Memories of Hill Country Teachers Revisited
by Diane Daniels Manning
My decision to write Hill Country Teacher: Oral Histories from the One-Room School and Beyond was motivated by the desire to preserve the stories of teachers who began their careers in one-room country schools, often as teenagers. Although I now live in Houston, I was then Chair of the Department of Education at Tulane University in New Orleans. My students didn’t believe me when I told them many teachers once had to choose between marriage and teaching. I realized the road these pioneers had walked, the gates they had opened, would soon be gone.

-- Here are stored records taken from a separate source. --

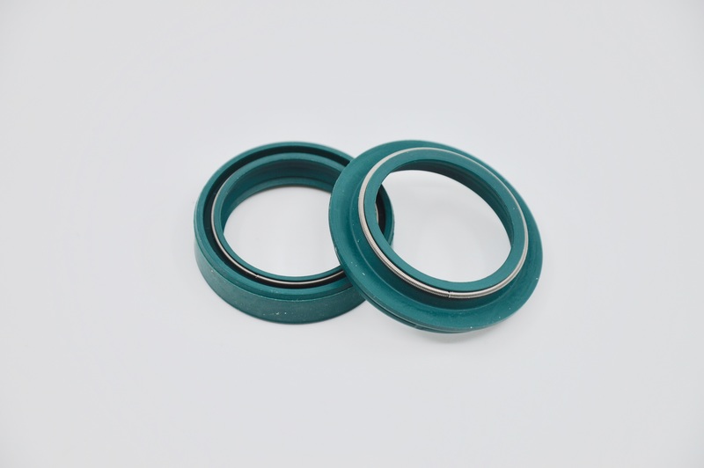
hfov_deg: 13.1
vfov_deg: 8.7
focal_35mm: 158
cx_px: 352
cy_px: 234
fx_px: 3077
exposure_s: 1/160
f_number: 6.3
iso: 100
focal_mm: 105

My original idea was to interview teachers throughout the country, but I decided to begin in Kerrville, Texas, a town with a vigorous community of retired teachers. Once I began, one person’s story led to another, and eventually there was a book. These were published as part of the prestigious Twayne Oral History series in 1990.
In the intervening years, several things happened. The original book went out of print, the copyright reverted to me, and self-publishing became a realistic possibility. I decided to reissue the original book at today’s lower pricing, so that it would be more affordable as a gift or to keep for readers who would be most interested—teachers past and future.
More information and reviews of Hill Country Teacher can be found on my website www.dianedanielsmanning.com.
The book can be purchased as a paperback or e-book on amazon.com. Reviews posted on Amazon are extremely helpful and most appreciated.
Link to purchase on Amazon: HILL COUNTRY TEACHER
Please join Sibyl Sutherland (and the others) as she begins their stories….
“I didn’t want to teach. My mother practically drove me into it. I’d been to Schreiner College for two years, and then I stayed home a year. I’d finished high school at sixteen because I started school when I was five, and we didn’t have but ten grades at that time. I just stayed home and trapped. I caught fox and ring tails and so forth.
Then one day Mother said, ‘You can’t sit around here. You need to get out!’
She told me later she was just like a mother bird shoving her little one out of the nest. She said she could just see me staying at home ‘til I was an old lady.”